In two months time, or 57 days to be precise, we are due to leave the European Union. Nobody, neither Theresa May, British businesses nor voters has any certainty as to the terms of our departure. The person primarily responsible for this fiasco is Mrs May.

She set out in her Lancaster House speech in January 2017 her vision of an ultra hard Brexit, with Britain outside both the Customs Union and the Single Market. She behaved then and in the two years since as if the 2016 referendum had been a landslide victory for Leave. She’s made no attempt to bring together the country around a compromise vision of a Brexit that would command majority support among MPs or voters. She’s essentially wasted the 952 days since the referendum on a futile attempt to hold together the fractious Conservative Party, the main reason for Cameron’s disastrous decision to call the referendum in the first place.

Brexit has paralysed the normal business of government. Parliament is treading water, waiting for Mrs May to return from Brussels with the news that the Irish border protection measures are there to stay, no matter what the fantasy “alternative arrangements” of her Brextremist colleagues. The highlight of the week for MPs next week is a general debate on sport!

Earlier this week MPs gave a weak signal (via the Spelman-Dromey amendment) that they didn’t much like the idea of crashing out of the EU on 29th March with no approved Withdrawal Agreement or definitive statement of our future trade deal. But they failed to support the efforts of Yvette Cooper and others to secure the time necessary to avert this disaster. The blame for this failure lies with the 14 Labour MPs who voted with the Tories and the DUP to scupper an extension of Article 50. They could do so safe in the knowledge that Jeremy Corbyn appears to want the Tories to “own” a Brexit mess and he has no intention of making the case for Brexit to be overturned via a “People’s Vote.”

Corbyn is as guilty as May of conducting his Brexit manoeuvres to maximise party advantage. Like her, he wants to run down the clock to 29th March.  In two weeks time MPs must wrest control of events from both their hapless leaders. It’s hard to think of a time in our nation’s modern history when the country has had such a weak Prime Minister or inept principal opposition leader, both not up to the challenge of extraordinary events. It’s clear that Mrs May is not about to alter the habits of a political lifetime in order to strike a bargain with Remainers or moderate Leavers.

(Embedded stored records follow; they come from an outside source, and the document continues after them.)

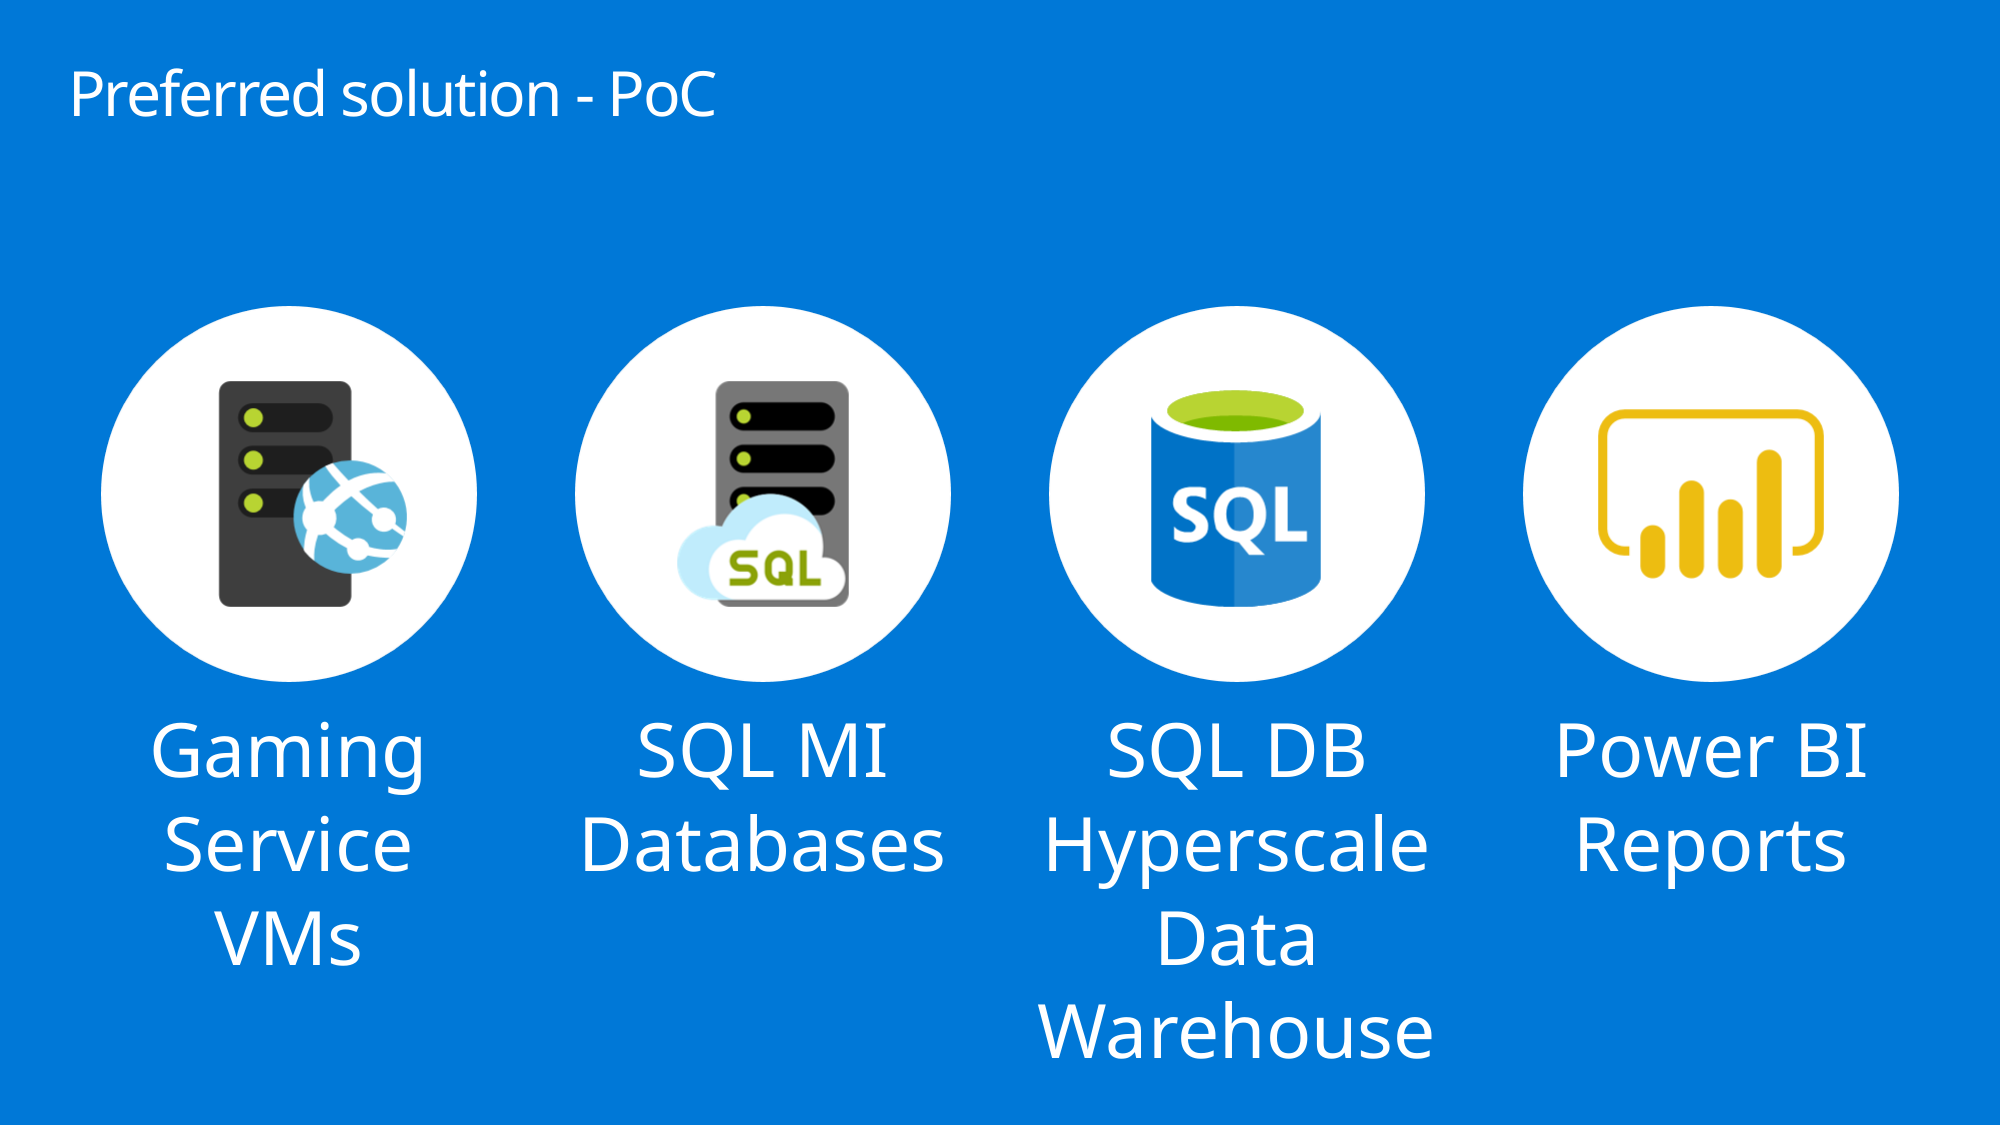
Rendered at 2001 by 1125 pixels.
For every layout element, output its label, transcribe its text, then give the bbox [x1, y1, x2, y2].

text_box Power BI Reports [1523, 689, 1899, 912]
text_box Gaming Service VMs [119, 689, 458, 1006]
picture [575, 306, 951, 682]
title Preferred solution - PoC [44, 47, 1957, 196]
text_box SQL DB Hyperscale Data Warehouse [1007, 689, 1467, 1099]
picture [1523, 306, 1900, 682]
text_box SQL MI Databases [548, 689, 977, 912]
picture [1049, 306, 1425, 682]
picture [100, 306, 477, 682]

Corbyn doesn’t really want to snatch the ticking time bomb from her stubborn clench.

The only way forward now is for MPs to instruct the government to apply to the EU for a meaningful extension of Article 50. They will grant it if it is clear that the extension is to allow time for another referendum, between Mrs May’s vision of a hard Brexit and the status quo of remaining a full member state.

The vast majority of MPs know that a hard Brexit will damage the livelihoods and life chances of their constituents. Most of them think any sort of Brexit will cause avoidable harm. But they can’t vote down  Brexit with an outright revocation of Article 50. Even an ardent Remainer like me recognises that it would undermine democracy. I’ve had plenty of comments to me on the lines of “people like you will get bricks through your window if you steal our Brexit.”

The only way to avoid this breach of faith is refer the matter back to the people. After all, the people can’t “steal” something from themselves. We now know more or less as much as to what Brexit means as to what Remain means. A second vote will enable informed consent for our national way forward.

2 Comments leave one →
  1. Philip Morris permalink
    February 27, 2019 8:44 pm

    Stephen, If aRTICLE 50 is delayed what happens to the EU elections that take place in May, should the U.K. hold seek candidates for them ? Or should we ignore the elections altogether ?

    • March 1, 2019 9:55 pm

      If they go for a short extension then we won’t be having elections. If it’s for say 6 months then we would still be members of the EU so elections would go ahead. It’s likely that the EU will only agree to a long extension in order to give time for a referendum. So if Theresa May doesn’t get a breakthrough by mid March then I guess there’s a very good chance of MEP elections going ahead.